*Compiti da svolgere*:
(1) Le seguenti affermazioni concordano con il brano su Felicia Bartolotta? Rispondi sì o no a ciascuna e riporta tra virgolette le parole del brano che lo stabiliscono. (a) Felicia si sposò con Luigi Impastato nel 1947. (b) Il padre di Felicia lavorava nei campi come contadino. (c) Il secondo figlio, Giovanni, morì nel 1952.
(2) Prosegui il brano su Felicia Bartolotta a partire dall'ultima frase riportata.

*Estratto del documento*:
==================================================

Felicia Bartolotta nasce a Cinisi, in provincia di Palermo, in una famiglia di piccola borghesia con
qualche appezzamento di terreno di proprietà, coltivato ad agrumi e ulivi. Il
padre era impiegato al Municipio, la madre casalinga, come sarà anche Felicia.
Si sposa, nel 1947, con Luigi Impastato, di una famiglia di piccoli
allevatori legati alla mafia del paese: «Io allora non ne capivo niente di
mafia, altrimenti non avrei fatto questo passo» (così racconta nella sua storia
di vita pubblicata nel volume La mafia in casa mia, da cui sono tratte
anche le citazioni successive). In effetti Felicia sceglie di sposarsi con
Luigi per amore, dopo avere preso una decisione non usuale a quei tempi nelle
famiglie come la sua. Era stata fidanzata con un uomo scelto dal padre, mentre
lei avrebbe voluto un giovane di un altro paese che le piaceva di più, ma non
era benvoluto dalla sua famiglia. Ma poco prima del matrimonio, quando già era
tutto pronto, disse al padre che non voleva più sposarsi e che non dovevano
permettersi di prenderla con la forza (cioè, come si usava, non dovevano
rapirla per la tradizionale fuitina).
Il 5 gennaio 1948 nasce Giuseppe; nel 1949 nasce Giovanni che morirà
nel 1952; nel 1953 nasce il terzo figlio, anche lui Giovanni.
Luigi Impastato, durante il periodo fascista, aveva fatto tre anni
di confino a Ustica, assieme ad altri mafiosi della zona, e durante la guerra
aveva fatto il contrabbando di generi alimentari. Dopo non ebbe più problemi
con la giustizia.

==================================================

*Elenco*:
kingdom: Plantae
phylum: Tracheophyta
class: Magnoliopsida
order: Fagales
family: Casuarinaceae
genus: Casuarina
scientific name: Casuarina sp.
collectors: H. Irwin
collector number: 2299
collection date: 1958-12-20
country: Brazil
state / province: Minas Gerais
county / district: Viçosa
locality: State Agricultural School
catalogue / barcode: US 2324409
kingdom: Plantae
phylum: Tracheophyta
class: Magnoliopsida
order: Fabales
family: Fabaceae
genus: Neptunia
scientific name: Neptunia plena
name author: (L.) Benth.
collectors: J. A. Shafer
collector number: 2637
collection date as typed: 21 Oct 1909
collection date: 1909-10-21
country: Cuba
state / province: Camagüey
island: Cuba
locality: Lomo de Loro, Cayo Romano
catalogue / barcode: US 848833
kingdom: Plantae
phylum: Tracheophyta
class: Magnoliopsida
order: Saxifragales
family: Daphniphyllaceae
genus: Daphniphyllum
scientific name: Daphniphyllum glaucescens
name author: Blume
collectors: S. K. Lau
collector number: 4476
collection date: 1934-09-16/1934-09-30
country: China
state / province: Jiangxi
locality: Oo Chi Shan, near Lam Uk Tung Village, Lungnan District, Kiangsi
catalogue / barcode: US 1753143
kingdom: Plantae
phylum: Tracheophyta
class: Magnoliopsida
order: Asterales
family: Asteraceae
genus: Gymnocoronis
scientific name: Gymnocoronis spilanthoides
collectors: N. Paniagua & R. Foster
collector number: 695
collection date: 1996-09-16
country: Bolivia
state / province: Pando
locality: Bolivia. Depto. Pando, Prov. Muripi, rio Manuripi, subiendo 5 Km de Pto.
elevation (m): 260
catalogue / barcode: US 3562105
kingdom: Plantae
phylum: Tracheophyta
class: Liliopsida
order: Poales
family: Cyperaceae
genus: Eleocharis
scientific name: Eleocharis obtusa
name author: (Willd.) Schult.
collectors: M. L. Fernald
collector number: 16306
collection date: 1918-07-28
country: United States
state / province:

==================================================

*Soluzioni*:
(1)
(a) Sì: «Si sposa, nel 1947, con Luigi Impastato».
(b) No: «padre era impiegato al Municipio».
(c) Sì: «nel 1949 nasce Giovanni che morirà nel 1952».

(2)
Uno dei suoi fratelli, soprannominato “Sputafuoco”, era impiegato
come gabelloto (affittuario) in un feudo. Il cognato di Luigi, Cesare Manzella,
marito della sorella, era il capomafia del paese. Manzella muore nel 1963,
ucciso assieme al suo campiere (guardia campestre) dall’esplosione di un’auto
imbottita di tritolo, durante la guerra di mafia che vide contrapposte la cosca
dei Greco, con cui era alleato, e quella dei La Barbera. La morte dello zio
colpisce profondamente Peppino, che aveva quindici anni e da tempo aveva
cominciato a riflettere su quanto gli dicevano il padre e lo zio. Felicia
ricorda che le diceva: «Veramente delinquenti sono allora».

Per quindici anni, dall’inizio dell’attività di Peppino fino alla
morte di Luigi, avvenuta otto mesi prima dell’assassinio del figlio, la vita di
Felicia è una continua lotta, che però non riesce a piegarla. In quegli anni
non ha più soltanto il problema delle amicizie del marito. Ora c’è da difendere
il figlio che denuncia potenti locali e mafiosi e rompe con il padre,
impegnandosi nell’attività politica in formazioni della sinistra assieme a un
gruppo di giovani che saranno con lui fino all’ultimo giorno.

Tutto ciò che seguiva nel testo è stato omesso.